At the Lawrence Arts Center, visitors can step back in time to La Yarda, the historic Mexican American community

photo by: Contributed

left to right, Roman Jasso, artist Jeremy Rockwell, and Gabriel Ortiz moving the La Yarda installation to the Lawrence Arts Center.

A new exhibit opening this coming week at the Lawrence Arts Center aspires to take people back in time to a “magical” community that was home to Mexican American railroad workers and their families from 1920 to 1951.

The exhibit, “Finding La Yarda,” has been in the works for two years, and project director Marlo Angell said it combines architecture, ceramics, videography, photography and more to create an interactive scene from the La Yarda complex.

Visitors to the Arts Center exhibit will find a re-creation of the courtyard of La Yarda’s U-shaped brick apartment buildings, complete with sights and sounds of the community — flowers; the clacking of trains; an old well; and a walnut tree, underneath which the community gathered for meals and children played. Some of those children are still alive today and shared their memories with the artists during the creation of the exhibit.

“They always talk about how magical their memories are,” Angell said. “Residents who lived there at the time were young children, and they tell us it was just like a fairyland, and that there were so many flowers, and it was such a beautiful place,”

From the courtyard, visitors can walk up to the porch and into the apartment building itself. Inside, the artists re-created a room that contains both sleeping quarters and a kitchen space.

“We re-created a kitchen and a bedroom area so you can see what eating and sleeping was like back then and experience a lot of the closeness and proximity that residents shared,” Angell said.

photo by: Contributed

Former La Yarda residents Pedro Romero and Teresa Martinez visit the “Finding La Yarda” exhibit during construction.

The La Yarda community dispersed into the greater Lawrence community and beyond when the Kaw River flooded in 1951 and rendered the complex uninhabitable. Some of its former residents still live in Lawrence and would like to see something more done with the land where La Yarda stood near Eighth and Delaware streets.

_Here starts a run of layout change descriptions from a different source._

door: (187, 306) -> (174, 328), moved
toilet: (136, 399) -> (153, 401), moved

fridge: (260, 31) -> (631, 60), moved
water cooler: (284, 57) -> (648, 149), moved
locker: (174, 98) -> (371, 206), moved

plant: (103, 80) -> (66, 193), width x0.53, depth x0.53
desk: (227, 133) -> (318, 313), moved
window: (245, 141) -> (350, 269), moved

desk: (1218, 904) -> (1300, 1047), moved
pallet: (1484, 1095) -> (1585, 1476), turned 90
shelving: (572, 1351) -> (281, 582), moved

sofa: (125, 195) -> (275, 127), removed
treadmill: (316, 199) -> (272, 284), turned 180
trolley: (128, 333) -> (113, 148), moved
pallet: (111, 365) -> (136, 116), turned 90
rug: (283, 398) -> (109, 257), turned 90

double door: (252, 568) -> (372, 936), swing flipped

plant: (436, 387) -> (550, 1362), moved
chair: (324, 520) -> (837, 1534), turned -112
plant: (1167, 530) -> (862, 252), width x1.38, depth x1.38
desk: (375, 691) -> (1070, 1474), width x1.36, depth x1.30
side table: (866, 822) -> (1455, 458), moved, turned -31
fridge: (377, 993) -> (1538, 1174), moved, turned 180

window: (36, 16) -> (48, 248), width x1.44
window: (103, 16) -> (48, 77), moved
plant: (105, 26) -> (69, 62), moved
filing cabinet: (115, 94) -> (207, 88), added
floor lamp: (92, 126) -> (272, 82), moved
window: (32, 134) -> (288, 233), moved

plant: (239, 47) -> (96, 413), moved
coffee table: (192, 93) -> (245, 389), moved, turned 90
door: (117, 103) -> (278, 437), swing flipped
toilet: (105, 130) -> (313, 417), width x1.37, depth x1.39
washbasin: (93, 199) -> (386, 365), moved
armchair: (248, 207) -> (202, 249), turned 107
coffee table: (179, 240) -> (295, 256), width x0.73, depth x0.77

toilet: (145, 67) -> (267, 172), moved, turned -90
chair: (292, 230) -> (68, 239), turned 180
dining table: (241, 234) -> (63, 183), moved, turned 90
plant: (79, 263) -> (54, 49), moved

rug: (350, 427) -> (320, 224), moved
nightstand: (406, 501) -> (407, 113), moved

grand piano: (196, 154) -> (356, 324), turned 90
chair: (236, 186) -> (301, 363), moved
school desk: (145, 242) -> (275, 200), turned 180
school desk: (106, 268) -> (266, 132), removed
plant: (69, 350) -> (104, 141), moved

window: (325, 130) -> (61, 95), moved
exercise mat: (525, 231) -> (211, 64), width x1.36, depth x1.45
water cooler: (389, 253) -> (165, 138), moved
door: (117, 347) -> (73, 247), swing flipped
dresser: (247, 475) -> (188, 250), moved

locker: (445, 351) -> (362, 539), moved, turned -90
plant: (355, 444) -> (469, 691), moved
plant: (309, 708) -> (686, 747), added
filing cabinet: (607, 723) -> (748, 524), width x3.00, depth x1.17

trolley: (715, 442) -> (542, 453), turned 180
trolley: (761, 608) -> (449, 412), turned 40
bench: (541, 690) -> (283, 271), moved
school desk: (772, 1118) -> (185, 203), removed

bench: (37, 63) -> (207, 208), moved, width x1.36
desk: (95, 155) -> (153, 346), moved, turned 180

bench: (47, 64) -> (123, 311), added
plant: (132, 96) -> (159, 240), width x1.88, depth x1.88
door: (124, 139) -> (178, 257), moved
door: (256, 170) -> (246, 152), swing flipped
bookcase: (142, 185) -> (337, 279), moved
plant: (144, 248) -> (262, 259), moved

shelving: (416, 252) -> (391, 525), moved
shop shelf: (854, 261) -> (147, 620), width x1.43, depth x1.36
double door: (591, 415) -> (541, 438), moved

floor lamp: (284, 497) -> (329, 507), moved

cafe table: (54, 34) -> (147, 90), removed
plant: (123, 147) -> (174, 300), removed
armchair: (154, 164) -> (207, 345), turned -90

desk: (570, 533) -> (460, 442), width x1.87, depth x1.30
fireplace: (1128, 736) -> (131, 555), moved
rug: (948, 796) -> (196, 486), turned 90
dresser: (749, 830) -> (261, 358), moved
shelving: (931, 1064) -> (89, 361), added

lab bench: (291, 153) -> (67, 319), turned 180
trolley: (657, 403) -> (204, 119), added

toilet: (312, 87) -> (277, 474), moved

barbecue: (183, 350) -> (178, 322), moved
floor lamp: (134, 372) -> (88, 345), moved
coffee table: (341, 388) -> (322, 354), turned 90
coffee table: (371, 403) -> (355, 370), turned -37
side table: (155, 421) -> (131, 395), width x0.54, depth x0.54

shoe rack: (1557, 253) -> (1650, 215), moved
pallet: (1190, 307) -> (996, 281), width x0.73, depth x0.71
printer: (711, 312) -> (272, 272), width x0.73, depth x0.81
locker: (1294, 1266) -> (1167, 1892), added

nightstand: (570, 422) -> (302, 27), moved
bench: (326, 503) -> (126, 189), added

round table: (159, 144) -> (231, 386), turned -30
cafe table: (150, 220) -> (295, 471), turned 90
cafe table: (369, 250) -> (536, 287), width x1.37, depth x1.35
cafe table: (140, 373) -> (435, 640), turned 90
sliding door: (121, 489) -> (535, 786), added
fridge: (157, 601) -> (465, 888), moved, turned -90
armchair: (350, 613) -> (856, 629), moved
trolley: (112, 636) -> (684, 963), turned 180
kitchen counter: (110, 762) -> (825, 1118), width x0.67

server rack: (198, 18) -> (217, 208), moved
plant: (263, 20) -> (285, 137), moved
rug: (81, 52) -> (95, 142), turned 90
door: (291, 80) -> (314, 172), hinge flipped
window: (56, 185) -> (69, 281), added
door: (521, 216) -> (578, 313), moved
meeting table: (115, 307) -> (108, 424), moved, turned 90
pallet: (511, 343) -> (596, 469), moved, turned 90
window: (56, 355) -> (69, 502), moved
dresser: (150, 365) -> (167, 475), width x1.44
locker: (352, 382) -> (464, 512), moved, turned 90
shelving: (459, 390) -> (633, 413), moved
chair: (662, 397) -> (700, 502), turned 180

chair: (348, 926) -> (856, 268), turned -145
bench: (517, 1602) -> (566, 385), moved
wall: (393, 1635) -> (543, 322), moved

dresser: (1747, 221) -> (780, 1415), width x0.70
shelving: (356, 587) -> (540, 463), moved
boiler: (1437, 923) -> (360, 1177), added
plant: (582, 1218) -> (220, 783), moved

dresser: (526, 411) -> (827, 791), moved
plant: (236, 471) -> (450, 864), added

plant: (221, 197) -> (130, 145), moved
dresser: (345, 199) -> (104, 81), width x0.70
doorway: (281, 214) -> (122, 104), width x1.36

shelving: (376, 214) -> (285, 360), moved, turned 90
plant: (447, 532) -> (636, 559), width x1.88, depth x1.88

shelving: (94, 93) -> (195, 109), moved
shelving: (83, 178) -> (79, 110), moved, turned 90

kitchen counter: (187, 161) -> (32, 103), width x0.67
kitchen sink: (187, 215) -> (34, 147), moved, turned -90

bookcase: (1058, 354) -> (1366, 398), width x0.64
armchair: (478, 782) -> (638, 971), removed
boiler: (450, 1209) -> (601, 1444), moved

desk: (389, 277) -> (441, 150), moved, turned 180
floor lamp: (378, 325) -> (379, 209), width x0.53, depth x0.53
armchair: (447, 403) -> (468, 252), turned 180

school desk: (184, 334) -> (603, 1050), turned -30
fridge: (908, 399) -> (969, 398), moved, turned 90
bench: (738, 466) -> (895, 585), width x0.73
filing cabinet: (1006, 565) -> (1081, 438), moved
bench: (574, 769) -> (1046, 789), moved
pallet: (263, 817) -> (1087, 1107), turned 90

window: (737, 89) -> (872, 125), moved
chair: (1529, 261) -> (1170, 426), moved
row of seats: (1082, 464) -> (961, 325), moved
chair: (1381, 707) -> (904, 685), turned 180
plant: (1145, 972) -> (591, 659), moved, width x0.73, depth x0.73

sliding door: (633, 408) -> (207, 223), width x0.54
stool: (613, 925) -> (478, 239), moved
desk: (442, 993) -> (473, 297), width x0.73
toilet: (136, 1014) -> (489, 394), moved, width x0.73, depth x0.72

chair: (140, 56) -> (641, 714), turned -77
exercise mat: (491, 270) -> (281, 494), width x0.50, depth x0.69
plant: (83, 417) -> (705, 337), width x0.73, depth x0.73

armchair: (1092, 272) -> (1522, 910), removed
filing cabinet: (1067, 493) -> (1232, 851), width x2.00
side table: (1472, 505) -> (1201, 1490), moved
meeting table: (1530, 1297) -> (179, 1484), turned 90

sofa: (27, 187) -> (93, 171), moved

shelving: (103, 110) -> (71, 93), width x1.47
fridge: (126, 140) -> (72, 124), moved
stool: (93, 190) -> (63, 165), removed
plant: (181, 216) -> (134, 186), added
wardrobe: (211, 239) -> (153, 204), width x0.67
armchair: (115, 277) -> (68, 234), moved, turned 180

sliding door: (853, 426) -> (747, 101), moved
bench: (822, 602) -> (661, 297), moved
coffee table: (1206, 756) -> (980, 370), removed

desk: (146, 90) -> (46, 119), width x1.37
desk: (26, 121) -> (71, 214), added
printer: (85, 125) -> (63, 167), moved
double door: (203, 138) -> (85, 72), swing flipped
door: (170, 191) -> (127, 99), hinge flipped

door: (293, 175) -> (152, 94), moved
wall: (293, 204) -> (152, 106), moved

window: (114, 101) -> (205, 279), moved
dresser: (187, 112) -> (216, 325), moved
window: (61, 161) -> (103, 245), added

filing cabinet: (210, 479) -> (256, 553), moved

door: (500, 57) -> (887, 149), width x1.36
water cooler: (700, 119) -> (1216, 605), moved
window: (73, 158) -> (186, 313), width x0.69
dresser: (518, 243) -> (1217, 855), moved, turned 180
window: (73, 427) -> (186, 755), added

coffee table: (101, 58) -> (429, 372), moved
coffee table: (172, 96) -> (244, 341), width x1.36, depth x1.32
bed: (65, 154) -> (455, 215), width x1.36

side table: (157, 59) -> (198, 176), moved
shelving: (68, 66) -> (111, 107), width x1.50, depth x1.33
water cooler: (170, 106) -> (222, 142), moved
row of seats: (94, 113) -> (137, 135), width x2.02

“The families are really passionate about doing something on the land at some point, but the (BNSF) railroad owns the land and doesn’t want anything done with it at the moment,” Angell said.

photo by: Contributed

Photographs of former La Yarda residents on display on the Lawrence Loop near Eighth and Delaware Streets on Saturday August 3, 2024.

Angell said the involvement of the still-living residents has been crucial to the creation of the exhibit and that the artists have worked to make sure they are telling the story of La Yarda “not about them, but with them.”

While the exhibit has been built in the Arts Center several blocks away from the original site, an extension of the exhibit will be nearby along the fence line of the recently finished segment of the Lawrence Loop. Large portraits of the still-living former residents of La Yarda will be displayed just across the street from the historic Poehler Mercantile building, near where the foundations for the La Yarda apartment buildings still poke out of the ground.

“La Yarda was built in the ’20s, but there were Mexican Americans who came to live here prior to that and lived in boxcars and worked on the railroad,” Angell said, adding that the exhibit “is really about celebrating their contributions to Lawrence, which is really a part of the cultural fabric of Lawrence.”

Angell said the exhibit has been built in such a way that it can be dismantled and used as a traveling exhibit. Although the story of La Yarda happened in Lawrence, Angell said, it’s a reflection of Mexican American culture throughout the Midwest.

The exhibit will open with a reception on Friday, Aug. 9, from 6 to 9 p.m. Former La Yarda residents will be there, and attendees will have the chance to walk down to the installation at Eighth and Delaware. From there, the exhibit will remain on display through Sept. 21.

Throughout the five-week run of “Finding La Yarda,” the Arts Center will have additional events and talks about the installation. For more information and a calendar of events, visit lawrenceartscenter.org.

photo by: Contributed

A ceramic work called Father Carrying Water (Padre llevando Agua) by Jonathan Christensen Caballero who created additional works for the “Finding La Yarda” exhibit.